1. The problem statement, all variables and given/known data

If α > 1, show: $∏ (1 - \frac{z}{n^α})$ converges uniformly on compact subsets of ℂ.

2. Relevant equations

We say that ∏ fn converges uniformly on A if

1. ∃n0 such that fn(z) ≠ 0, ∀n ≥ n0, ∀z ∈ A.

2. {∏ fn} n=n0 to n0+0, converges uniformly on A to a non-vanishing function g such that ∃δ > 0 with |g| ≥ δ.

Theorem: ∏ fn on A converges uniformly ⇔ ∀ε > 0, ∃n0 such that

$|∏ f_j(n) - 1| < ε$, ∀n ≥ m ≥ n0, and z ∈ A. converges uniformly on compact subsets of ℂ.

3. The attempt at a solution

Of course, the limit of z/nα is 0, and there exists an n0 such that for all larger n fn ≠ 0, i.e. when |z/nα| < 1.

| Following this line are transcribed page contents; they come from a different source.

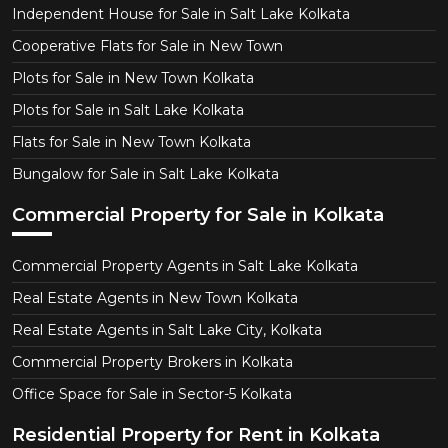
Independent House for Sale in Salt Lake Kolkata
Cooperative Flats for Sale in New Town
Plots for Sale in New Town Kolkata
Plots for Sale in Salt Lake Kolkata
Flats for Sale in New Town Kolkata
Bungalow for Sale in Salt Lake Kolkata
Commercial Property for Sale in Kolkata
Commercial Property Agents in Salt Lake Kolkata
Real Estate Agents in New Town Kolkata
Real Estate Agents in Salt Lake City, Kolkata
Commercial Property Brokers in Kolkata
Office Space for Sale in Sector-5 Kolkata
Residential Property for Rent in Kolkata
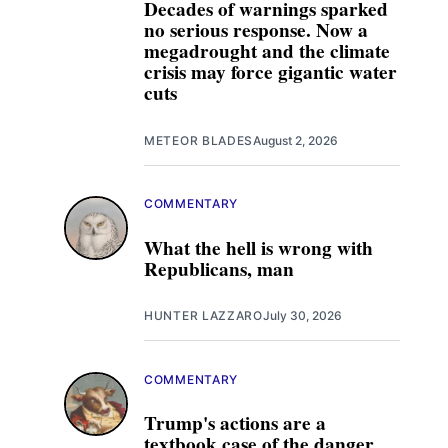
Decades of warnings sparked
no serious response. Now a
megadrought and the climate
crisis may force gigantic water
cuts
METEOR BLADES
August 2, 2026
COMMENTARY
What the hell is wrong with
Republicans, man
HUNTER LAZZARO
July 30, 2026
COMMENTARY
Trump's actions are a
textbook case of the danger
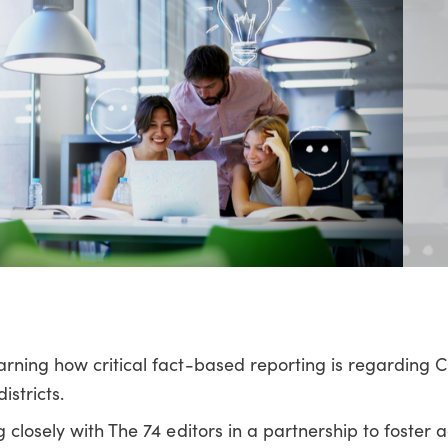
arning how critical fact-based reporting is regarding 
stricts.
 closely with The 74 editors in a partnership to foster 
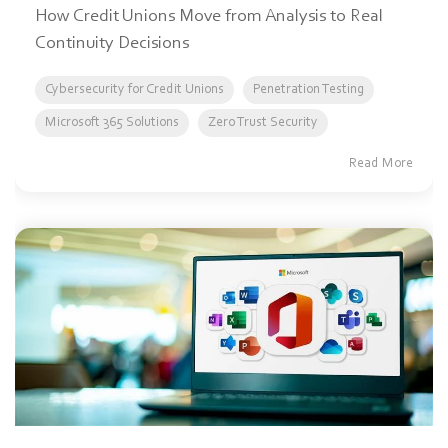
How Credit Unions Move from Analysis to Real
Continuity Decisions
Cybersecurity for Credit Unions
Penetration Testing
Microsoft 365 Solutions
Zero Trust Security
Read More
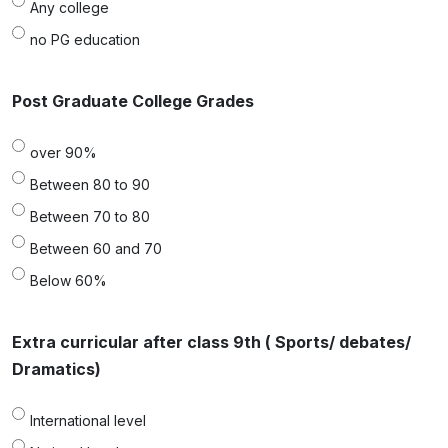
Any college
no PG education
Post Graduate College Grades
over 90%
Between 80 to 90
Between 70 to 80
Between 60 and 70
Below 60%
Extra curricular after class 9th ( Sports/ debates/
Dramatics)
International level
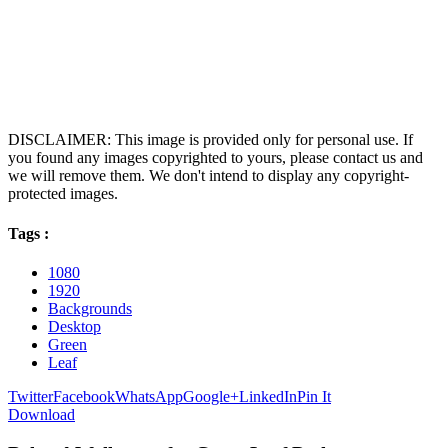
DISCLAIMER: This image is provided only for personal use. If
you found any images copyrighted to yours, please contact us and
we will remove them. We don't intend to display any copyright-
protected images.
Tags :
1080
1920
Backgrounds
Desktop
Green
Leaf
Twitter
Facebook
WhatsApp
Google+
LinkedIn
Pin It
Download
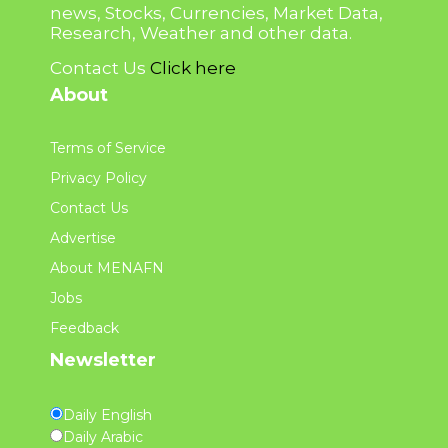
news, Stocks, Currencies, Market Data,
Research, Weather and other data.
Contact Us
Click here
About
Terms of Service
Privacy Policy
Contact Us
Advertise
About MENAFN
Jobs
Feedback
Newsletter
Daily English
Daily Arabic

Moreover, as n → ∞, each nth term in the term approaches 1, so the infinite product definitely converges, and I'd say that it satisfies the theorem given.

2. Feb 23, 2015

### RUber

If A is compact, does it have a least upper bound on |z|? That might be important to mention in your proof.

3. Feb 26, 2015

### Svein

This is correct with one caveat: The n0 you mention is dependent of z. Here you need the compactness: Since $C\subset \bigcup_{N} \left\{n>N\Rightarrow \frac{z}{n^{\alpha}}<\epsilon\right\}$, the compactness says that a finite number of these is sufficient. Take the maximum of these N, and you are done.

4. Mar 1, 2015

### Shackleford

Oh, yes. If it's compact, then it's close and bounded. Thanks for the refinement.